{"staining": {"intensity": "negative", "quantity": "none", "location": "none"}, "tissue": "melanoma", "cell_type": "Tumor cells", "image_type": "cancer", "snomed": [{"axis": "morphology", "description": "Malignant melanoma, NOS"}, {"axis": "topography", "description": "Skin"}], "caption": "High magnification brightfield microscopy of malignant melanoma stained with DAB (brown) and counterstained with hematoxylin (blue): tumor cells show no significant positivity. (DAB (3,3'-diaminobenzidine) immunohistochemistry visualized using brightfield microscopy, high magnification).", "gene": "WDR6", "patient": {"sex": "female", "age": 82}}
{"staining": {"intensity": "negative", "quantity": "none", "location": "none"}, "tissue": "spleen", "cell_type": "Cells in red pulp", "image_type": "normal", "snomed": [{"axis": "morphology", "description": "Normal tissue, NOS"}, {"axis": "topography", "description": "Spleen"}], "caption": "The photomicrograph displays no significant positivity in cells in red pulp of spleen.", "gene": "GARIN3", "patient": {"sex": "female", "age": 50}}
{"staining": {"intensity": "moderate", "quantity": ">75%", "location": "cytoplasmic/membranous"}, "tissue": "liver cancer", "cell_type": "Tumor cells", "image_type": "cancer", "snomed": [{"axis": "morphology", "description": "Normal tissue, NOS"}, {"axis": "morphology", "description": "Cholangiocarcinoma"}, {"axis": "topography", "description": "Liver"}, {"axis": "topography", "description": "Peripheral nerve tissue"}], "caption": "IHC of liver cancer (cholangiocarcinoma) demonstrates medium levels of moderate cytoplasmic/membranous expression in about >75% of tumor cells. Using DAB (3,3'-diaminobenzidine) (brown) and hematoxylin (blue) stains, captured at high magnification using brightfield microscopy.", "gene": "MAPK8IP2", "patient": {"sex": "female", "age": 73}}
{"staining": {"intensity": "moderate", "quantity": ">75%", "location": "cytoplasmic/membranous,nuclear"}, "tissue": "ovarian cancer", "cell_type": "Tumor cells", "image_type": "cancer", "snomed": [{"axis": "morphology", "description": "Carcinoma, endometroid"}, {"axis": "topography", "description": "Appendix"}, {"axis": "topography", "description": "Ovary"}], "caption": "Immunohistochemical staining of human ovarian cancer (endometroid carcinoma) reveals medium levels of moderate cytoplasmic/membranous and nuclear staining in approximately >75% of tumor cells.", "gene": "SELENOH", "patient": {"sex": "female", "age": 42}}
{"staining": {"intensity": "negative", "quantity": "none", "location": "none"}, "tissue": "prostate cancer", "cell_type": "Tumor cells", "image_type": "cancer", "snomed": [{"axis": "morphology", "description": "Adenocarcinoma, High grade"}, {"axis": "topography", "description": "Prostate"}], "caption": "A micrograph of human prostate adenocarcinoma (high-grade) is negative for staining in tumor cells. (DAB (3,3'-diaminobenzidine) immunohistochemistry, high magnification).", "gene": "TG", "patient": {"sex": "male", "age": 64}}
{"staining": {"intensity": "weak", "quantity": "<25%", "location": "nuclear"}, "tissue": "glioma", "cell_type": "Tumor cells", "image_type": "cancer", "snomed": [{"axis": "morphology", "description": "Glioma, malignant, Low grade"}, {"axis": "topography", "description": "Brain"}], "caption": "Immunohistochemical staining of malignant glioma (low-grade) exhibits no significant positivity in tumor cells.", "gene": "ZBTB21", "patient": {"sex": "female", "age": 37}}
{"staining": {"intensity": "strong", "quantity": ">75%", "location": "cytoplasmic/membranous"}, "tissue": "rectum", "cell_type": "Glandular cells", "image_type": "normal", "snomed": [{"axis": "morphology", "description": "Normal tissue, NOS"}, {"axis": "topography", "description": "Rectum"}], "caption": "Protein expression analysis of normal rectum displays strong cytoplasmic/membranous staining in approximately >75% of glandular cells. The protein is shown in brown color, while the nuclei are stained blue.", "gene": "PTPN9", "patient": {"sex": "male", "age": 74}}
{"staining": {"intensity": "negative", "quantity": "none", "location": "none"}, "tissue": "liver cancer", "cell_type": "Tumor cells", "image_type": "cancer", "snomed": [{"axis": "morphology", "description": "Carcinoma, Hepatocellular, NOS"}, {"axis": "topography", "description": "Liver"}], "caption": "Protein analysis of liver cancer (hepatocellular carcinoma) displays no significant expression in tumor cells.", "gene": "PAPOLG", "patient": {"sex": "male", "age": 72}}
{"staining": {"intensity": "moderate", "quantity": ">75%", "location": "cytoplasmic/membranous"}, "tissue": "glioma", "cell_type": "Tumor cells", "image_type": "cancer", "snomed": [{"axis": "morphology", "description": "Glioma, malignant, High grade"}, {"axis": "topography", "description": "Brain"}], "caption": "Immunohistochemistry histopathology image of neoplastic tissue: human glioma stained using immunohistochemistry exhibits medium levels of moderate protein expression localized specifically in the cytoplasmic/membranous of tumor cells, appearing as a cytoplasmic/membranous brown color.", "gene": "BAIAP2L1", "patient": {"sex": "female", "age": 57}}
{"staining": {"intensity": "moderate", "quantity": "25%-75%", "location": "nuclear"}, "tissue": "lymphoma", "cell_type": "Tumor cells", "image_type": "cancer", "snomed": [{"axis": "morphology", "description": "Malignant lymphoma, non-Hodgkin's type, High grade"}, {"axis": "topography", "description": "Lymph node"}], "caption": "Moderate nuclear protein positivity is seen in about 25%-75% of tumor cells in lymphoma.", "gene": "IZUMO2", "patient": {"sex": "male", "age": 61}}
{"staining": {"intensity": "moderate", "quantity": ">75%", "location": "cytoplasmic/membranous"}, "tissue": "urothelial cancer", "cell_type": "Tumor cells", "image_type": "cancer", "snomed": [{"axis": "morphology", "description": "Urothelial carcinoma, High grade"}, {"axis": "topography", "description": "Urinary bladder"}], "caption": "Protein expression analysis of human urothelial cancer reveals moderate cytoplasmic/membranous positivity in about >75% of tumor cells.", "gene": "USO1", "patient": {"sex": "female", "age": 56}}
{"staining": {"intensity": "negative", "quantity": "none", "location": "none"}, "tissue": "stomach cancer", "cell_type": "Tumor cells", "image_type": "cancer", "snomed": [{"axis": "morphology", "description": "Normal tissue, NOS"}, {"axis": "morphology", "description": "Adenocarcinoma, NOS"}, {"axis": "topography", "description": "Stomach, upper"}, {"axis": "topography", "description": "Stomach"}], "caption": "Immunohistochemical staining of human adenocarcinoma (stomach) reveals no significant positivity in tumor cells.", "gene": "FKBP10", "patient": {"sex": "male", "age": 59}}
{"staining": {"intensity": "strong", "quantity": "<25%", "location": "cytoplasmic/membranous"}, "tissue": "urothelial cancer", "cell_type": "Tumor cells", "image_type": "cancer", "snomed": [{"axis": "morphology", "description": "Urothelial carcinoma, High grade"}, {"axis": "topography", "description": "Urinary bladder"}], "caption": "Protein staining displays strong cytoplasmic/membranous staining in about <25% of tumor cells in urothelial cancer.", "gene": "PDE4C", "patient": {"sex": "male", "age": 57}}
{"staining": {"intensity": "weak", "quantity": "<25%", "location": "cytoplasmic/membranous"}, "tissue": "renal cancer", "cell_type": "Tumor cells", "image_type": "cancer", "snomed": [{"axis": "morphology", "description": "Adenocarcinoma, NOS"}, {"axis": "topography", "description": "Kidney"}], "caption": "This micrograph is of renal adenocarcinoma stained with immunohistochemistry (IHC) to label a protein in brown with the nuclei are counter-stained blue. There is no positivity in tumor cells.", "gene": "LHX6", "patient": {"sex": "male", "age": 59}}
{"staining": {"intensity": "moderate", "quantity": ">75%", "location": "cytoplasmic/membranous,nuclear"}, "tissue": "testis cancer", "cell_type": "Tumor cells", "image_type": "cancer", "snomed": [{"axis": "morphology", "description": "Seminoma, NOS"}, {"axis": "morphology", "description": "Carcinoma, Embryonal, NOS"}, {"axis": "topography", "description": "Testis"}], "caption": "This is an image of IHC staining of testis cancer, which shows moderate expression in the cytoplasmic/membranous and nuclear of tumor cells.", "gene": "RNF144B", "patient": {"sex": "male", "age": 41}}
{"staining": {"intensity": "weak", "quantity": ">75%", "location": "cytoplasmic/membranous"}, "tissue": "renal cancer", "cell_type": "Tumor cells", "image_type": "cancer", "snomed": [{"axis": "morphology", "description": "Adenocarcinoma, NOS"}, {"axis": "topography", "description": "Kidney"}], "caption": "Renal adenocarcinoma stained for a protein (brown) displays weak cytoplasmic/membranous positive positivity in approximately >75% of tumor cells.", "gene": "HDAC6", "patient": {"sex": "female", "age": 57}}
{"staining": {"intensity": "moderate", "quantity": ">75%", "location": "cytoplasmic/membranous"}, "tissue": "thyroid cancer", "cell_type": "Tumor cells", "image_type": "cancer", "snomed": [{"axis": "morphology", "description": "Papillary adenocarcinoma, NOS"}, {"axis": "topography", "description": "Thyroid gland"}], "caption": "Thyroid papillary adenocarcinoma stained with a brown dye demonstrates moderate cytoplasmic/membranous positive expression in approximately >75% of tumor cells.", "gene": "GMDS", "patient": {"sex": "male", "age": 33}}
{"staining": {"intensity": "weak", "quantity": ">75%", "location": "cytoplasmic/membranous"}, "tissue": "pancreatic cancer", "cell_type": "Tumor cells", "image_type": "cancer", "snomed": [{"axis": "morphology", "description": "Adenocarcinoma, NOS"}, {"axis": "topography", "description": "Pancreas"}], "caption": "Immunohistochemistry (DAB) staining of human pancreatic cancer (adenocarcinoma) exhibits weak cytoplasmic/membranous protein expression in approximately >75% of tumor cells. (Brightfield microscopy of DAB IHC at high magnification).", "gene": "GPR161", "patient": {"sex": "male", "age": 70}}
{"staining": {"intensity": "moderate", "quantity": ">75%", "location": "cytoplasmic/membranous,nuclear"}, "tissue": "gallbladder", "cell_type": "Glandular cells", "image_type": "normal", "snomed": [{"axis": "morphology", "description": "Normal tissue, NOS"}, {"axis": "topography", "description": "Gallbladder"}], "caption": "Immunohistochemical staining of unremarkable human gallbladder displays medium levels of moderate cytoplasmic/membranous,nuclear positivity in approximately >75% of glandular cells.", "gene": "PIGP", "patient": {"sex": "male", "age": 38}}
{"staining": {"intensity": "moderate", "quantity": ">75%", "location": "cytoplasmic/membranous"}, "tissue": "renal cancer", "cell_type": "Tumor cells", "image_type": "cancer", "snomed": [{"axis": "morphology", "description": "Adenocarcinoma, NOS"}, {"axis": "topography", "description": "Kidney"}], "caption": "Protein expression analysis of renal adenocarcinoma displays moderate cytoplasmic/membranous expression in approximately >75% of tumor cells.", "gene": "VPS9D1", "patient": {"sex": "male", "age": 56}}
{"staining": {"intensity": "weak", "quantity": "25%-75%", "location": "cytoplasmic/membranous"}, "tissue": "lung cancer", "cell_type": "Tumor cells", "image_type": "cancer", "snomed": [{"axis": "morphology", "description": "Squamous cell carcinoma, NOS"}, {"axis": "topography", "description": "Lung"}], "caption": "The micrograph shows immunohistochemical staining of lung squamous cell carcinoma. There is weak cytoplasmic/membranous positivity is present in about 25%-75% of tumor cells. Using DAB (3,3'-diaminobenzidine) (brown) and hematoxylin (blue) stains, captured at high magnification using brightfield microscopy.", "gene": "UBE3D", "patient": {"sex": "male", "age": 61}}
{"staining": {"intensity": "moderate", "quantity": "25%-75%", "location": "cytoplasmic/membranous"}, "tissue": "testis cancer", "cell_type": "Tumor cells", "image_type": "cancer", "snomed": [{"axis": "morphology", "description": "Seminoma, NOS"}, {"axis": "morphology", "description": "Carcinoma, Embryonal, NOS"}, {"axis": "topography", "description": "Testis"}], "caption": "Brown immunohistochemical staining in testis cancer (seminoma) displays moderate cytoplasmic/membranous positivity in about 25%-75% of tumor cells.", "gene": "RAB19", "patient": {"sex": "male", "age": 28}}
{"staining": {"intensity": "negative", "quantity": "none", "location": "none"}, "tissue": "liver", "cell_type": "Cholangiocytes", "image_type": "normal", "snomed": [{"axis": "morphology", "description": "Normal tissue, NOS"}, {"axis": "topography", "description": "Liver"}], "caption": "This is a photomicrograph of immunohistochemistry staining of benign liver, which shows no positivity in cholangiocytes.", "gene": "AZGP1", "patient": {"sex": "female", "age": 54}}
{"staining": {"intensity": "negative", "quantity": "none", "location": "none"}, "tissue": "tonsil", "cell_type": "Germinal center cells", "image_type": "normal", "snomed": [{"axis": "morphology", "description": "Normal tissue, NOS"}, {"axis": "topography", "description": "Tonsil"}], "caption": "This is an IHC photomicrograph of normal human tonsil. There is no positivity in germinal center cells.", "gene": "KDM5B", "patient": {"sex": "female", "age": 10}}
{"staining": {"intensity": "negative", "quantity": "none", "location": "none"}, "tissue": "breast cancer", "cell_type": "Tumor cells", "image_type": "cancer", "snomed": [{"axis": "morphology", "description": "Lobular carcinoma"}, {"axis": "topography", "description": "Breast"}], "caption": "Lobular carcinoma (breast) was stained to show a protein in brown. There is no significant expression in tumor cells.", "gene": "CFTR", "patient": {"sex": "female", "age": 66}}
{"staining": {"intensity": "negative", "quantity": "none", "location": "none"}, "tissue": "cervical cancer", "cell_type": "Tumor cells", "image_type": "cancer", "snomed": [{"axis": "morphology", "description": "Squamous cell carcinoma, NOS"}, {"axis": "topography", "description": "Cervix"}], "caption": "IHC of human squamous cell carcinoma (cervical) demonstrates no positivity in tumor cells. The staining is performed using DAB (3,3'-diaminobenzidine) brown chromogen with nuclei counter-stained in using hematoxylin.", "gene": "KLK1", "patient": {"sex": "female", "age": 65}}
__________
#### What the exercise asks
Copy each line above where "exhibits" appears.

#### Solution to this problem
{"staining": {"intensity": "weak", "quantity": "<25%", "location": "nuclear"}, "tissue": "glioma", "cell_type": "Tumor cells", "image_type": "cancer", "snomed": [{"axis": "morphology", "description": "Glioma, malignant, Low grade"}, {"axis": "topography", "description": "Brain"}], "caption": "Immunohistochemical staining of malignant glioma (low-grade) exhibits no significant positivity in tumor cells.", "gene": "ZBTB21", "patient": {"sex": "female", "age": 37}}
{"staining": {"intensity": "moderate", "quantity": ">75%", "location": "cytoplasmic/membranous"}, "tissue": "glioma", "cell_type": "Tumor cells", "image_type": "cancer", "snomed": [{"axis": "morphology", "description": "Glioma, malignant, High grade"}, {"axis": "topography", "description": "Brain"}], "caption": "Immunohistochemistry histopathology image of neoplastic tissue: human glioma stained using immunohistochemistry exhibits medium levels of moderate protein expression localized specifically in the cytoplasmic/membranous of tumor cells, appearing as a cytoplasmic/membranous brown color.", "gene": "BAIAP2L1", "patient": {"sex": "female", "age": 57}}
{"staining": {"intensity": "weak", "quantity": ">75%", "location": "cytoplasmic/membranous"}, "tissue": "pancreatic cancer", "cell_type": "Tumor cells", "image_type": "cancer", "snomed": [{"axis": "morphology", "description": "Adenocarcinoma, NOS"}, {"axis": "topography", "description": "Pancreas"}], "caption": "Immunohistochemistry (DAB) staining of human pancreatic cancer (adenocarcinoma) exhibits weak cytoplasmic/membranous protein expression in approximately >75% of tumor cells. (Brightfield microscopy of DAB IHC at high magnification).", "gene": "GPR161", "patient": {"sex": "male", "age": 70}}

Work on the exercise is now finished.